**YOUR OBJECTIVE**
Copy the lines of the entries below, from the very first line through the line holding "genus: Ipomoea", inclusive, keeping every line unchanged.

Data listing
***

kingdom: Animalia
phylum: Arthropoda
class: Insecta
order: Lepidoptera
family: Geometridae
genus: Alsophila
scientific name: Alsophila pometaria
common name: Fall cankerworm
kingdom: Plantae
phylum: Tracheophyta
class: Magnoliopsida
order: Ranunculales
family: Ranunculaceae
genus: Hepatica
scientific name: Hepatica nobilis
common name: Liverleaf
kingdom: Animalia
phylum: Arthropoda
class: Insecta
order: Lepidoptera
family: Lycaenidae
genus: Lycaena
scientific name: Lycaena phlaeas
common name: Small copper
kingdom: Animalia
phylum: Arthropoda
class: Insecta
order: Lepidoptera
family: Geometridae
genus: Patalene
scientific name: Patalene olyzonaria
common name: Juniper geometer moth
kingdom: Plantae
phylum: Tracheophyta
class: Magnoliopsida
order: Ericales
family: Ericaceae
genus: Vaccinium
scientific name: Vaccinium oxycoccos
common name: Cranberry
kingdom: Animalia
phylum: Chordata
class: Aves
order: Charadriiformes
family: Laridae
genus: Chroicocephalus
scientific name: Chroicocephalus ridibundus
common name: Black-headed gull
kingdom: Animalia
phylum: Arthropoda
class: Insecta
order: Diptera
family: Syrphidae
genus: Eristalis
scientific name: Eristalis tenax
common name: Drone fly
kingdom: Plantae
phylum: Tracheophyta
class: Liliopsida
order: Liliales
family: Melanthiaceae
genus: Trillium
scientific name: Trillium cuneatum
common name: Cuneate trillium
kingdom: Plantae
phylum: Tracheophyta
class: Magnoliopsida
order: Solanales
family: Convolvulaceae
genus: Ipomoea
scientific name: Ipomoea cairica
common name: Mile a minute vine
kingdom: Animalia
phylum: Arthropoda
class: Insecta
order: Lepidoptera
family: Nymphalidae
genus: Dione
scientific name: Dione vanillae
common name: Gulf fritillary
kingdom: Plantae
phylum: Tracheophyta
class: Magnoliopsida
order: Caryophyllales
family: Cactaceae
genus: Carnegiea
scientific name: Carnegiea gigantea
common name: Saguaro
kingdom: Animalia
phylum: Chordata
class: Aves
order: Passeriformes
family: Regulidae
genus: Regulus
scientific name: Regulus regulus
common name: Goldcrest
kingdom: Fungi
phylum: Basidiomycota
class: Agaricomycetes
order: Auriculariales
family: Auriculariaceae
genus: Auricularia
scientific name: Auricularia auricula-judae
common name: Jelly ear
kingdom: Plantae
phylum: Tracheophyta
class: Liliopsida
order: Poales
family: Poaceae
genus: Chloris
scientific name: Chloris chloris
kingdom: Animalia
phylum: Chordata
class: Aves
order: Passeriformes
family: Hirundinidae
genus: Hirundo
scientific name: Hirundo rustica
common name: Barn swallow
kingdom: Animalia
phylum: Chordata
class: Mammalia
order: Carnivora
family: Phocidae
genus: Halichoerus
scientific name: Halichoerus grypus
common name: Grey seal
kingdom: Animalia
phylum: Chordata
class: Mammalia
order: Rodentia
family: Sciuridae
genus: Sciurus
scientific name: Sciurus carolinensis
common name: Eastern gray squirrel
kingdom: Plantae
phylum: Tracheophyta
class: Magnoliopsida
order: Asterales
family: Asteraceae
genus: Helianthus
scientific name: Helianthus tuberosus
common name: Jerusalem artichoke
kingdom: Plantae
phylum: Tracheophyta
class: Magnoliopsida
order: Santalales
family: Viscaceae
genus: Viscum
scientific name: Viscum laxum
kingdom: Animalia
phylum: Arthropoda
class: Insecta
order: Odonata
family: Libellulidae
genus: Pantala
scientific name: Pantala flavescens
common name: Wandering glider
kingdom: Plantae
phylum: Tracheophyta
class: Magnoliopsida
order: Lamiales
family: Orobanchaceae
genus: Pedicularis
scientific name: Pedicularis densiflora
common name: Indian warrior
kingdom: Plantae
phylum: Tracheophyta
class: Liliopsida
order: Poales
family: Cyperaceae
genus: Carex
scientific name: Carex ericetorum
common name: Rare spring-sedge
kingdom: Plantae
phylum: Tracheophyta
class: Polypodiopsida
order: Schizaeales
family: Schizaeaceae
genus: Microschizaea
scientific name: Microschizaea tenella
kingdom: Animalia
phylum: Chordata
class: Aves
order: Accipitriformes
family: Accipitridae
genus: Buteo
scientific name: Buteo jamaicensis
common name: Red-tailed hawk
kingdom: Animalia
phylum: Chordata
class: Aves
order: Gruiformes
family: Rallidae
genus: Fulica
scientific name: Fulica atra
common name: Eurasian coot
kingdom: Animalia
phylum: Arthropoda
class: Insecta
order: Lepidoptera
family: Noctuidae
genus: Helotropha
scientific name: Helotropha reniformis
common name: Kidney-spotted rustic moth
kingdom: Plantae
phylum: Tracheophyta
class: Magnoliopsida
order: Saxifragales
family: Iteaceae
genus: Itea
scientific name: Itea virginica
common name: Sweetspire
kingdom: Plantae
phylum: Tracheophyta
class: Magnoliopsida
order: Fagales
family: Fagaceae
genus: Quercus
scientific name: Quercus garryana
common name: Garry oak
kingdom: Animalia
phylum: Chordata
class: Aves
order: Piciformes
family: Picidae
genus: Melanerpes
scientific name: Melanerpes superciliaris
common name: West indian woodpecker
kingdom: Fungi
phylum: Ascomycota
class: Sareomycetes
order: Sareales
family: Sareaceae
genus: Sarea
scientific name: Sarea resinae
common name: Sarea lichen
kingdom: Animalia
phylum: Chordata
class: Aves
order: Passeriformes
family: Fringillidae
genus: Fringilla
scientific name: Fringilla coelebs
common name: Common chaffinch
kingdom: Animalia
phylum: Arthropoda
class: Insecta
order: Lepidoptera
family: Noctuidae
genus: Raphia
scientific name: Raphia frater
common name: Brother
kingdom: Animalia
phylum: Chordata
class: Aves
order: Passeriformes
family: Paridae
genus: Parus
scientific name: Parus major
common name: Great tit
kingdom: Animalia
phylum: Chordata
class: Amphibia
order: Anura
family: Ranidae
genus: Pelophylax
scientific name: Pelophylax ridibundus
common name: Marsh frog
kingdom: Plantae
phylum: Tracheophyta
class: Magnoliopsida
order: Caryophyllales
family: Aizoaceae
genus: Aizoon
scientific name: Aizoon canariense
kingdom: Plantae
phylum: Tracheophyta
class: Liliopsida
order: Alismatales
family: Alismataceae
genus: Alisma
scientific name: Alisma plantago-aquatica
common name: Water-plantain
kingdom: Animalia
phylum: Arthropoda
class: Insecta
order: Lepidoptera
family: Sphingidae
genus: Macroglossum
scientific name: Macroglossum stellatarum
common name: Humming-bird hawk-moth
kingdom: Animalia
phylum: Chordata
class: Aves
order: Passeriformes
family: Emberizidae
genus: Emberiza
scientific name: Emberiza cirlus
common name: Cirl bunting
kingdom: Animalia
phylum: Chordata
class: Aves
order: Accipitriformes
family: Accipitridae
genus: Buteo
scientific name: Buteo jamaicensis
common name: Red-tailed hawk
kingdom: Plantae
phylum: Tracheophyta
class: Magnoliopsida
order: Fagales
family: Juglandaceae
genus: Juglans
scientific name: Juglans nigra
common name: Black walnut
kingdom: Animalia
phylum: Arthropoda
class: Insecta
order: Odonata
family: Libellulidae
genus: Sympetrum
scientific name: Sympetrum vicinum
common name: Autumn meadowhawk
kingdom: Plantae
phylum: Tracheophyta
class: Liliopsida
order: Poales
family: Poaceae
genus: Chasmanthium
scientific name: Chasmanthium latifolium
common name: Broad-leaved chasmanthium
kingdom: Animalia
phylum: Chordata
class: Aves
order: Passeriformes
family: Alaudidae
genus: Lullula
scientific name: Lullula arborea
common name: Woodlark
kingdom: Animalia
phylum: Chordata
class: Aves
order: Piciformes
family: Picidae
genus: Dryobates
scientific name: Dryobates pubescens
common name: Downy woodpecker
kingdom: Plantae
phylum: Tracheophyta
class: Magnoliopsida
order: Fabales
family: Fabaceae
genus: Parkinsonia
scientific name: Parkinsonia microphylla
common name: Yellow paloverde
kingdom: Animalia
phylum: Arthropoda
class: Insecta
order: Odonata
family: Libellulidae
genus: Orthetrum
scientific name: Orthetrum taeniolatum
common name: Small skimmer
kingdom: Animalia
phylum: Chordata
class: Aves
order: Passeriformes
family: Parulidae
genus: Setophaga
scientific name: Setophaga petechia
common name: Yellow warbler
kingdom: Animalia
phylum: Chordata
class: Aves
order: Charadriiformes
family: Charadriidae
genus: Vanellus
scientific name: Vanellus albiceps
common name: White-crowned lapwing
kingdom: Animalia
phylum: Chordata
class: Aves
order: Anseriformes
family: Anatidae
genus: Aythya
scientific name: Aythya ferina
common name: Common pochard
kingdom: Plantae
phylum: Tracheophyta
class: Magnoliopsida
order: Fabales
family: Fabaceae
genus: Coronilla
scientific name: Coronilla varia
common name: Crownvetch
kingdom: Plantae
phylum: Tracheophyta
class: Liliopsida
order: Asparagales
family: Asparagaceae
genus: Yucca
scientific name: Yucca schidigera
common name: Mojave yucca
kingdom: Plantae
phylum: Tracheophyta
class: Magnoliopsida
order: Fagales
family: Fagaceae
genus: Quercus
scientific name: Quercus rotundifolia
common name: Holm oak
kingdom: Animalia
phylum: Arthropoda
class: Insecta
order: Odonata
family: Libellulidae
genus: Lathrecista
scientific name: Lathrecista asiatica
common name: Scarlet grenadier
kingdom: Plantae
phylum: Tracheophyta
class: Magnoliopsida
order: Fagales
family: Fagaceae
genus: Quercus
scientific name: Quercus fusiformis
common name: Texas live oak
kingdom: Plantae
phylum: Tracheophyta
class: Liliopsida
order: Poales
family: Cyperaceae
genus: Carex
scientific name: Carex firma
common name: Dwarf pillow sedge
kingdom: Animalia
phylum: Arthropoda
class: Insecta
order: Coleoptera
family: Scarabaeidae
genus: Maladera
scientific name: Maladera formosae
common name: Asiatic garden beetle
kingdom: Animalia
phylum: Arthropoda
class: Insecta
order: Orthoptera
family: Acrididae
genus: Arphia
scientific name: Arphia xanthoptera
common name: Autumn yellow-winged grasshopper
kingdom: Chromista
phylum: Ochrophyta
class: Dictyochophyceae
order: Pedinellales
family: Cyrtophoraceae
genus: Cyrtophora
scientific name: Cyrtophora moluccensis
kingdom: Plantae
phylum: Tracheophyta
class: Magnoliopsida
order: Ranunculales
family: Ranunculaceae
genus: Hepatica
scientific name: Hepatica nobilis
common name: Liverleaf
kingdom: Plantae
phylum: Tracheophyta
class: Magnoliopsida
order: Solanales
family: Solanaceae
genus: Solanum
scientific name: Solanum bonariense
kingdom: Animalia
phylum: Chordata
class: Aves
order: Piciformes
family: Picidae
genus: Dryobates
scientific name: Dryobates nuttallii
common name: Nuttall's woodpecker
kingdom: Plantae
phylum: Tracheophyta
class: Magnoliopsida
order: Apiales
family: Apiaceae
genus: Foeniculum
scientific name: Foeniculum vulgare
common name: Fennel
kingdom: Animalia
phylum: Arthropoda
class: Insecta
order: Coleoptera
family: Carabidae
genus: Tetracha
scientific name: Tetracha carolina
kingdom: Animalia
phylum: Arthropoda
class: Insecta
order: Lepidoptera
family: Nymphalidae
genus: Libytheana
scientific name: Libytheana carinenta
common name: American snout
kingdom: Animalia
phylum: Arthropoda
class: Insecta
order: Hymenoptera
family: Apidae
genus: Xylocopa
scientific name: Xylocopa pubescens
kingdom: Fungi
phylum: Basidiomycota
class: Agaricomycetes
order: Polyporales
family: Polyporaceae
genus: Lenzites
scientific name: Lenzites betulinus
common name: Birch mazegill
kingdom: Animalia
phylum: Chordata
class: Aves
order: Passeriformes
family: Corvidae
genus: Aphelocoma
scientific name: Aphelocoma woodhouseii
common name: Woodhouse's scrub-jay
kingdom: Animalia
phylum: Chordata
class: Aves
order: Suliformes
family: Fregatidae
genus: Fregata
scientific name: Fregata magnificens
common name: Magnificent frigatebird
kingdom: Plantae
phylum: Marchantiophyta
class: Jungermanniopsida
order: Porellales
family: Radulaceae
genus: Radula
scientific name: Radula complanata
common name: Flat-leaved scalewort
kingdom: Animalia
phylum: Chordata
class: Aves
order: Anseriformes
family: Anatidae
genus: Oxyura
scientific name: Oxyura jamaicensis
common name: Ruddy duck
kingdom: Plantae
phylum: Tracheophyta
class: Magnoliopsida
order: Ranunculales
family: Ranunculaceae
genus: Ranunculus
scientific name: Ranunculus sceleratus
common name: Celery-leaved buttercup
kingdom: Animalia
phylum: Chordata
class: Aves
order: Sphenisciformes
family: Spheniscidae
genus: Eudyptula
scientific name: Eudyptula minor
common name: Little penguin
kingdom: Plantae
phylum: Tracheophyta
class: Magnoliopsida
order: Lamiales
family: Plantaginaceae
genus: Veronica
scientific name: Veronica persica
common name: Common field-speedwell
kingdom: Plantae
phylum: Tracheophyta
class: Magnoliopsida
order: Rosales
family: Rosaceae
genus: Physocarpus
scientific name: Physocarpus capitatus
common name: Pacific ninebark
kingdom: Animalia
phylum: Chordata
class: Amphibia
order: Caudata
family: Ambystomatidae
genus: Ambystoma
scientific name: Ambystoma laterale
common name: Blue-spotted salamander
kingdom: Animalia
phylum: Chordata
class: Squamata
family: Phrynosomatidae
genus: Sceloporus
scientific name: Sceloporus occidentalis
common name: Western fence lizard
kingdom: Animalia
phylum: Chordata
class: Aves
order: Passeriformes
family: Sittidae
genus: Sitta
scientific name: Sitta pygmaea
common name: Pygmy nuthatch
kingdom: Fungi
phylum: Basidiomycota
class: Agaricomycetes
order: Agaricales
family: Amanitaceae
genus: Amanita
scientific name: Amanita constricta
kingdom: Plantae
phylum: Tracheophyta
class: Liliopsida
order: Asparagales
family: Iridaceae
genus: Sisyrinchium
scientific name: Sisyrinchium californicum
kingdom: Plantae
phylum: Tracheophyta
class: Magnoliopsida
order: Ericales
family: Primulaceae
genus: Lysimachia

***

**SOLUTION TO THE EXERCISE**
kingdom: Animalia
phylum: Arthropoda
class: Insecta
order: Lepidoptera
family: Geometridae
genus: Alsophila
scientific name: Alsophila pometaria
common name: Fall cankerworm
kingdom: Plantae
phylum: Tracheophyta
class: Magnoliopsida
order: Ranunculales
family: Ranunculaceae
genus: Hepatica
scientific name: Hepatica nobilis
common name: Liverleaf
kingdom: Animalia
phylum: Arthropoda
class: Insecta
order: Lepidoptera
family: Lycaenidae
genus: Lycaena
scientific name: Lycaena phlaeas
common name: Small copper
kingdom: Animalia
phylum: Arthropoda
class: Insecta
order: Lepidoptera
family: Geometridae
genus: Patalene
scientific name: Patalene olyzonaria
common name: Juniper geometer moth
kingdom: Plantae
phylum: Tracheophyta
class: Magnoliopsida
order: Ericales
family: Ericaceae
genus: Vaccinium
scientific name: Vaccinium oxycoccos
common name: Cranberry
kingdom: Animalia
phylum: Chordata
class: Aves
order: Charadriiformes
family: Laridae
genus: Chroicocephalus
scientific name: Chroicocephalus ridibundus
common name: Black-headed gull
kingdom: Animalia
phylum: Arthropoda
class: Insecta
order: Diptera
family: Syrphidae
genus: Eristalis
scientific name: Eristalis tenax
common name: Drone fly
kingdom: Plantae
phylum: Tracheophyta
class: Liliopsida
order: Liliales
family: Melanthiaceae
genus: Trillium
scientific name: Trillium cuneatum
common name: Cuneate trillium
kingdom: Plantae
phylum: Tracheophyta
class: Magnoliopsida
order: Solanales
family: Convolvulaceae
genus: Ipomoea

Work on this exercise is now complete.